Calm seas and good weather are being blamed for a sudden surge in pateras – rafts or boats in which mainly African immigrants attempt to illegally cross the sea and enter Spain. Over 100 people aboard different boats have been rescued in the last 48 hours, mainly off the coast of Almería.
The Guardia Civil have such a strong radar and visual control of the coast now that it’s supposed extremely difficult to cross, which is one of the reasons so many are being caught nowadays. As soon as one is spotted, a helicopter will circle the boat checking on occupants until the coastguard cutters arrive to rescue the inhabitants.
After health checks, all adults are quickly deported back to their country, with the exception of mothers with infants or children, who are permitted to stay unless it can be proven they are being sent home to their families. I was surprised to learn that almost no violent incidents are ever recorded on these rescues, despite the fact that the immigrants know they will be deported. Usually, they head right back to the coast for another try. The standard fee usually includes up to three attempts.

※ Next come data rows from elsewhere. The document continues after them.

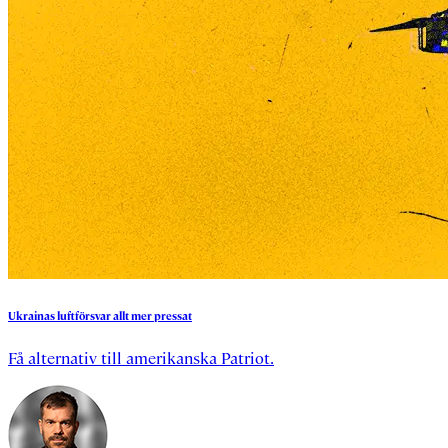
Ukrainas
luftförsvar
allt
mer
pressat
Få alternativ till amerikanska Patriot.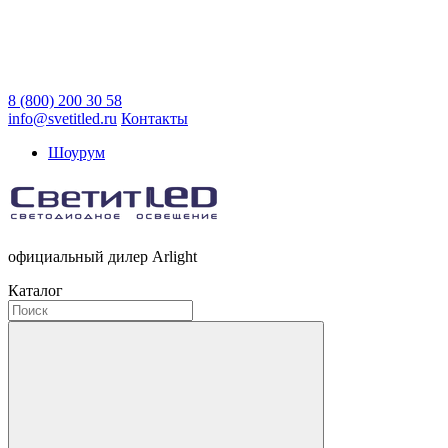
8 (800) 200 30 58
info@svetitled.ru
Контакты
Шоурум
официальный дилер Arlight
Каталог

A lot of these pateras are horrific craft – inflatable dinghies, old lifeboats, small fishing crafts, always heavily overloaded with people who have usually paid their life savings to human traffickers for an uncertain future in Spain. Here’s one (courtesy of El País) recently found off our coasts:
And, of course, should these boats engines break down then they are left to float about on the sea until a passing ship spots them. Sometimes, under the baking heat of the sun, the ship doesn’t find them in time.
Last year I started a casual counter of patera mentions in the press to see how many of these were actually coming (such statistics are not, I was surprised to find, easily available). I lost count after several thousand in a month.